I remember being a kid and hearing the temperature.  Adults would say things like, “Take some gloves, it’s 30 degrees outside.”  They never said, “It’s 30 degrees but it feels like 18.”  That’s because wind chill hadn’t been invented yet, at least not for the masses.

Here’s how we know “wind chill” is bullshit: if it is 35 degrees but the wind chill makes it “feel like” 20 degrees, will water freeze?  Ummm… no.  That’s because water doesn’t “feel like” it’s freezing.  It either freezes or it doesn’t.  And it only freezes when the actual temperature is below freezing.

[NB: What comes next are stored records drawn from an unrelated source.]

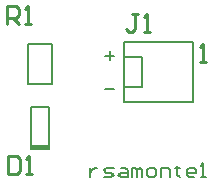
<source format=gto>
G04*
G04 #@! TF.GenerationSoftware,Altium Limited,Altium Designer,21.7.2 (23)*
G04*
G04 Layer_Color=65535*
%FSLAX25Y25*%
%MOIN*%
G70*
G04*
G04 #@! TF.SameCoordinates,30376CAB-91CD-47D3-876A-24FA50545A46*
G04*
G04*
G04 #@! TF.FilePolarity,Positive*
G04*
G01*
G75*
%ADD10C,0.00787*%
%ADD11C,0.01000*%
%ADD12R,0.06000X0.01500*%
D10*
X14717Y16811D02*
X20717D01*
Y30811D01*
X14717D02*
X20717D01*
X14717Y16811D02*
Y30811D01*
X68587Y32402D02*
Y52402D01*
X45587Y32402D02*
X68587D01*
X45587D02*
Y52402D01*
X68587D01*
X45587Y47402D02*
X51587D01*
Y37402D02*
Y47402D01*
X45587Y37402D02*
X51587D01*
X21618Y38579D02*
Y51772D01*
X13716D02*
X21618D01*
X13716Y38579D02*
X21618D01*
X13716D02*
Y51772D01*
X34287Y10436D02*
Y7287D01*
Y8862D01*
X35074Y9649D01*
X35862Y10436D01*
X36649D01*
X39010Y7287D02*
X41372D01*
X42159Y8075D01*
X41372Y8862D01*
X39797D01*
X39010Y9649D01*
X39797Y10436D01*
X42159D01*
X44520D02*
X46095D01*
X46882Y9649D01*
Y7287D01*
X44520D01*
X43733Y8075D01*
X44520Y8862D01*
X46882D01*
X48456Y7287D02*
Y10436D01*
X49243D01*
X50030Y9649D01*
Y7287D01*
Y9649D01*
X50818Y10436D01*
X51605Y9649D01*
Y7287D01*
X53966D02*
X55540D01*
X56327Y8075D01*
Y9649D01*
X55540Y10436D01*
X53966D01*
X53179Y9649D01*
Y8075D01*
X53966Y7287D01*
X57902D02*
Y10436D01*
X60263D01*
X61050Y9649D01*
Y7287D01*
X63412Y11223D02*
Y10436D01*
X62625D01*
X64199D01*
X63412D01*
Y8075D01*
X64199Y7287D01*
X68922D02*
X67348D01*
X66560Y8075D01*
Y9649D01*
X67348Y10436D01*
X68922D01*
X69709Y9649D01*
Y8862D01*
X66560D01*
X71283Y7287D02*
X72858D01*
X72070D01*
Y12010D01*
X71283Y11223D01*
X39287Y36787D02*
X42436D01*
X39287Y47862D02*
X42436D01*
X40862Y49436D02*
Y46287D01*
D11*
X71087Y45902D02*
X73086D01*
X72086D01*
Y51900D01*
X71087Y50900D01*
X6501Y58501D02*
Y64499D01*
X9500D01*
X10500Y63499D01*
Y61500D01*
X9500Y60500D01*
X6501D01*
X8501D02*
X10500Y58501D01*
X12499D02*
X14499D01*
X13499D01*
Y64499D01*
X12499Y63499D01*
X50168Y61897D02*
X48169D01*
X49168D01*
Y56899D01*
X48169Y55899D01*
X47169D01*
X46169Y56899D01*
X52167Y55899D02*
X54167D01*
X53167D01*
Y61897D01*
X52167Y60898D01*
X7001Y14499D02*
Y8501D01*
X10000D01*
X11000Y9501D01*
Y13499D01*
X10000Y14499D01*
X7001D01*
X12999Y8501D02*
X14999D01*
X13999D01*
Y14499D01*
X12999Y13499D01*
D12*
X17717Y17561D02*
D03*
M02*

</source>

Wind chill was devised by Antarctic explorers Siple and Passel in the 1940s to account for how wind makes cold feel, well, colder.  And it does.  Wind also makes the human body lose moisture faster, never a good thing when you’re out in freezing temperatures.  I am by no means advocating that you go out in the snow in a bikini.  All I’m saying is let’s deal in reality, people.  Wind chill also doesn’t take into account clothing, body heat, sunshine and exercise.  Siple and Passel used a plastic tube with water inside to draw their conclusions, not a great substitute for the human body.  Oh, and by the way, wind chill has never been scientifically verified as a real thing.

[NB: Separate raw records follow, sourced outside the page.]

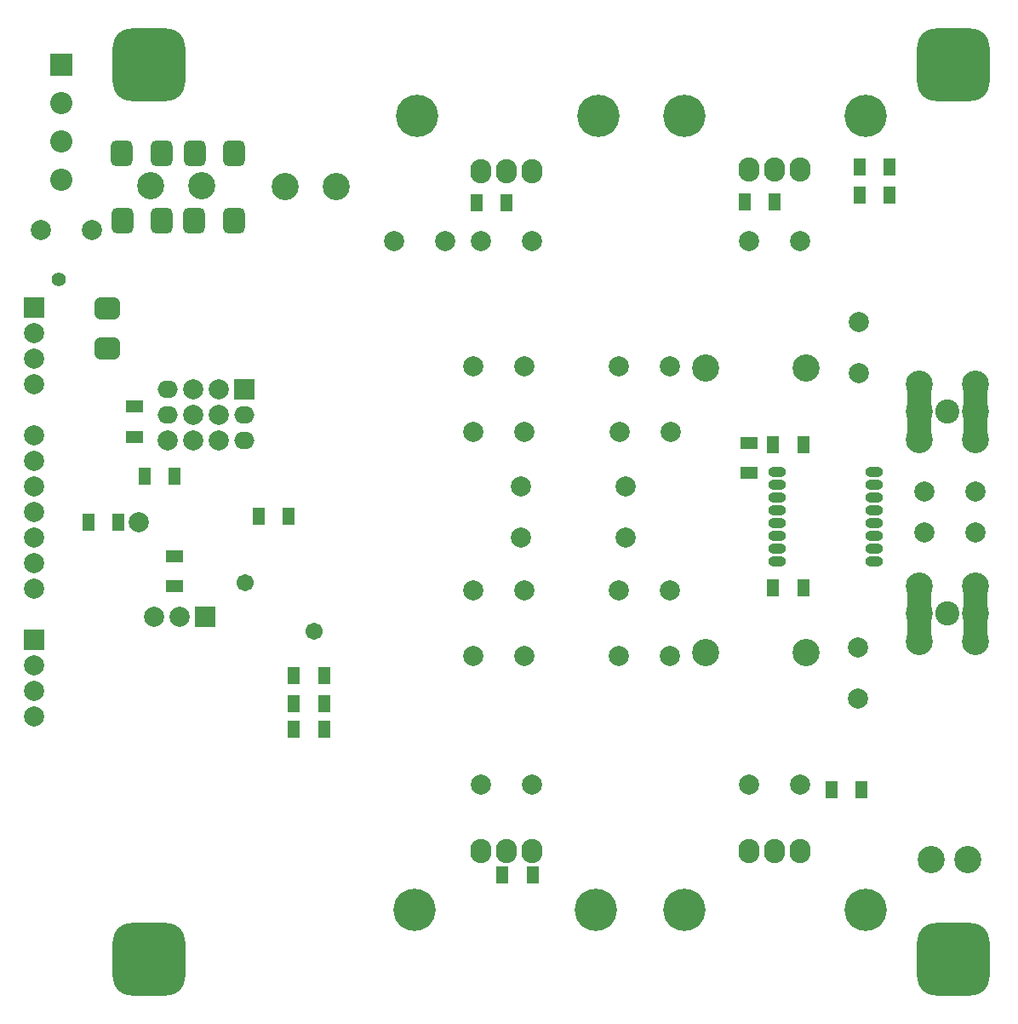
<source format=gbs>
G04 Layer_Color=16711935*
%FSLAX44Y44*%
%MOMM*%
G71*
G01*
G75*
%ADD50R,1.2032X1.8032*%
%ADD52R,1.8032X1.2032*%
G04:AMPARAMS|DCode=55|XSize=2.2032mm|YSize=2.6032mm|CornerRadius=0.6016mm|HoleSize=0mm|Usage=FLASHONLY|Rotation=180.000|XOffset=0mm|YOffset=0mm|HoleType=Round|Shape=RoundedRectangle|*
%AMROUNDEDRECTD55*
21,1,2.2032,1.4000,0,0,180.0*
21,1,1.0000,2.6032,0,0,180.0*
1,1,1.2032,-0.5000,0.7000*
1,1,1.2032,0.5000,0.7000*
1,1,1.2032,0.5000,-0.7000*
1,1,1.2032,-0.5000,-0.7000*
%
%ADD55ROUNDEDRECTD55*%
%ADD60C,2.0032*%
%ADD61C,2.7032*%
%ADD62R,2.0032X2.0032*%
%ADD63O,2.1032X2.4032*%
%ADD64C,4.2032*%
G04:AMPARAMS|DCode=65|XSize=7.2032mm|YSize=7.2032mm|CornerRadius=1.8516mm|HoleSize=0mm|Usage=FLASHONLY|Rotation=0.000|XOffset=0mm|YOffset=0mm|HoleType=Round|Shape=RoundedRectangle|*
%AMROUNDEDRECTD65*
21,1,7.2032,3.5000,0,0,0.0*
21,1,3.5000,7.2032,0,0,0.0*
1,1,3.7032,1.7500,-1.7500*
1,1,3.7032,-1.7500,-1.7500*
1,1,3.7032,-1.7500,1.7500*
1,1,3.7032,1.7500,1.7500*
%
%ADD65ROUNDEDRECTD65*%
%ADD66R,2.0032X2.0032*%
%ADD67O,2.0032X1.7032*%
%ADD68R,2.2032X2.2032*%
%ADD69C,2.2032*%
%ADD70C,2.4032*%
%ADD71C,1.7032*%
%ADD72C,1.4032*%
%ADD74R,2.3876X5.5118*%
%ADD75R,2.3876X5.6134*%
G04:AMPARAMS|DCode=76|XSize=2.2032mm|YSize=2.6032mm|CornerRadius=0.6016mm|HoleSize=0mm|Usage=FLASHONLY|Rotation=270.000|XOffset=0mm|YOffset=0mm|HoleType=Round|Shape=RoundedRectangle|*
%AMROUNDEDRECTD76*
21,1,2.2032,1.4000,0,0,270.0*
21,1,1.0000,2.6032,0,0,270.0*
1,1,1.2032,-0.7000,-0.5000*
1,1,1.2032,-0.7000,0.5000*
1,1,1.2032,0.7000,0.5000*
1,1,1.2032,0.7000,-0.5000*
%
%ADD76ROUNDEDRECTD76*%
%ADD77O,1.8032X1.0032*%
D50*
X25668Y-360680D02*
D03*
X-4332D02*
D03*
X322820Y-275590D02*
D03*
X352820D02*
D03*
X295162Y-74930D02*
D03*
X265162D02*
D03*
X-211850Y-162560D02*
D03*
X-181850D02*
D03*
X-211850Y-215900D02*
D03*
X-181850D02*
D03*
X-211850Y-190500D02*
D03*
X-181850D02*
D03*
X294908Y66802D02*
D03*
X264908D02*
D03*
X-246902Y-4064D02*
D03*
X-216902D02*
D03*
X-386320Y-10160D02*
D03*
X-416320D02*
D03*
X-330200Y35560D02*
D03*
X-360200D02*
D03*
X350760Y314960D02*
D03*
X380760D02*
D03*
X351000Y342900D02*
D03*
X381000D02*
D03*
X-30240Y307340D02*
D03*
X-240D02*
D03*
X266460Y308610D02*
D03*
X236460D02*
D03*
D52*
X-370332Y74916D02*
D03*
Y104916D02*
D03*
X241046Y68848D02*
D03*
Y38848D02*
D03*
X-330200Y-43660D02*
D03*
Y-73660D02*
D03*
D55*
X-382778Y356616D02*
D03*
X-343408D02*
D03*
X-310388D02*
D03*
X-271018D02*
D03*
X-310642Y289306D02*
D03*
X-271272D02*
D03*
X-382524Y289560D02*
D03*
X-343154D02*
D03*
D60*
X349758Y-134874D02*
D03*
Y-185674D02*
D03*
X350266Y188468D02*
D03*
Y137668D02*
D03*
X111760Y-143000D02*
D03*
X162560D02*
D03*
X111760Y-77470D02*
D03*
X162560D02*
D03*
X-33270Y79250D02*
D03*
X17530D02*
D03*
X-33274Y144780D02*
D03*
X17526D02*
D03*
X13970Y-25400D02*
D03*
Y25400D02*
D03*
X118110D02*
D03*
Y-25400D02*
D03*
X-350520Y-104140D02*
D03*
X-325120D02*
D03*
X292100Y-270510D02*
D03*
X241300D02*
D03*
X25400D02*
D03*
X-25400D02*
D03*
X-469900Y127000D02*
D03*
Y152400D02*
D03*
Y177800D02*
D03*
Y76200D02*
D03*
Y50800D02*
D03*
Y25400D02*
D03*
Y0D02*
D03*
Y-25400D02*
D03*
Y-76200D02*
D03*
Y-50800D02*
D03*
Y-203200D02*
D03*
Y-177800D02*
D03*
Y-152400D02*
D03*
X-286766Y121666D02*
D03*
X-312166D02*
D03*
X-286766Y96266D02*
D03*
X-312166D02*
D03*
X-286766Y70866D02*
D03*
X-312166D02*
D03*
X-337566D02*
D03*
X-111760Y269240D02*
D03*
X-60960D02*
D03*
X-463550Y280416D02*
D03*
X-412750D02*
D03*
X292100Y269240D02*
D03*
X241300D02*
D03*
X-25400D02*
D03*
X25400D02*
D03*
X415544Y-20000D02*
D03*
X466344D02*
D03*
X415544Y20000D02*
D03*
X466344D02*
D03*
X162560Y144780D02*
D03*
X111760D02*
D03*
X162814Y79248D02*
D03*
X112014D02*
D03*
X17530Y-77470D02*
D03*
X-33270D02*
D03*
X17530Y-143002D02*
D03*
X-33270D02*
D03*
X-365760Y-10160D02*
D03*
D61*
X422470Y-345440D02*
D03*
X458470D02*
D03*
X297650Y143510D02*
D03*
X197650D02*
D03*
X297650Y-139700D02*
D03*
X197650D02*
D03*
X-169418Y323850D02*
D03*
X-220218D02*
D03*
X-303022Y324104D02*
D03*
X-353822D02*
D03*
X466090Y100330D02*
D03*
X410210D02*
D03*
Y72390D02*
D03*
X466090D02*
D03*
Y127000D02*
D03*
X410210D02*
D03*
X466090Y-100330D02*
D03*
X410210D02*
D03*
Y-128270D02*
D03*
X466090D02*
D03*
Y-73660D02*
D03*
X410210D02*
D03*
D62*
X-299720Y-104140D02*
D03*
X-261366Y121666D02*
D03*
D63*
X25400Y-336550D02*
D03*
X0D02*
D03*
X-25400D02*
D03*
X292100D02*
D03*
X266700D02*
D03*
X241300D02*
D03*
Y340360D02*
D03*
X266700D02*
D03*
X292100D02*
D03*
X25400Y339090D02*
D03*
X0D02*
D03*
X-25400D02*
D03*
D64*
X176530Y-394970D02*
D03*
X356870D02*
D03*
X91440Y393700D02*
D03*
X-88900D02*
D03*
X356870D02*
D03*
X176530D02*
D03*
X88900Y-394970D02*
D03*
X-91440D02*
D03*
D65*
X-355600Y-444500D02*
D03*
X444500Y444500D02*
D03*
X-355600D02*
D03*
X444500Y-444500D02*
D03*
D66*
X-469900Y203200D02*
D03*
Y-127000D02*
D03*
D67*
X-337566Y121666D02*
D03*
X-261366Y96266D02*
D03*
X-337566D02*
D03*
X-261366Y70866D02*
D03*
D68*
X-442976Y444754D02*
D03*
D69*
Y406654D02*
D03*
Y368554D02*
D03*
Y330454D02*
D03*
D70*
X438150Y100330D02*
D03*
Y-100330D02*
D03*
D71*
X-191262Y-118364D02*
D03*
X-259842Y-70612D02*
D03*
D72*
X-445262Y230886D02*
D03*
D74*
X410210Y99695D02*
D03*
Y-100965D02*
D03*
D75*
X466090Y98933D02*
D03*
Y-101727D02*
D03*
D76*
X-397510Y202184D02*
D03*
Y162814D02*
D03*
D77*
X365506Y39878D02*
D03*
X268906D02*
D03*
Y-49022D02*
D03*
Y-36322D02*
D03*
Y-23622D02*
D03*
Y-10922D02*
D03*
Y1778D02*
D03*
Y14478D02*
D03*
Y27178D02*
D03*
X365506Y-49072D02*
D03*
Y-36322D02*
D03*
Y-23622D02*
D03*
Y-10922D02*
D03*
Y1778D02*
D03*
Y14478D02*
D03*
Y27178D02*
D03*
M02*

</source>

I know it sounds much more dramatic to say it’s 20 degrees but it “feels like” 0.  That’s how “wind chill” got popular.  It gained traction as a concept during “Ice Bowl” Championship Game between the Dallas Cowboys and the Green Bay Packers in Green Bay in 1967.  With a game-time temperature of -13F and a wind chill factor of -48F , it was the second coldest pro football game ever played.  (By the way, the original “wind chill” has since been recalculated, and according to the modern measurement that game would have been played in -36F.  Still cold, but… well, just goes to show you how subjective “wind chill” really is).  That would explain why, when I was a kid in the 1970s, wind chill was still not really a “thing.”  But now, when you listen to the news you barely hear the real temperature and everyone carries on about how it “feels” outside.

Why?  I guess it’s as old as humanity itself: we have a penchant for hyperbole and drama.

So what’s the harm?  None, I suppose, unless you want to deal in facts and not exaggeration.  What bothers me about “wind chill” and the new habit of naming winter storms (more to come on that) is that it’s just hype by weather channels that want weather to sound more ominous and interesting so that we’ll tune in more frequently.  And by desensitizing us to the severity and rarity of the real 18 degrees, perhaps they are making us a little less prepared for when the real 18 degrees hits.

So when we tell each other it’s 30 degrees but it feels like 18, we are perpetuating the culture of “oh my, isn’t the weather catastrophic.”  And the only people who benefit from that are the people over at the Weather Channel.

So, where I am it is currently 18 degrees.  But it feels like 70 because I’m watching it from a warm and toasty house.  And that’s glorious.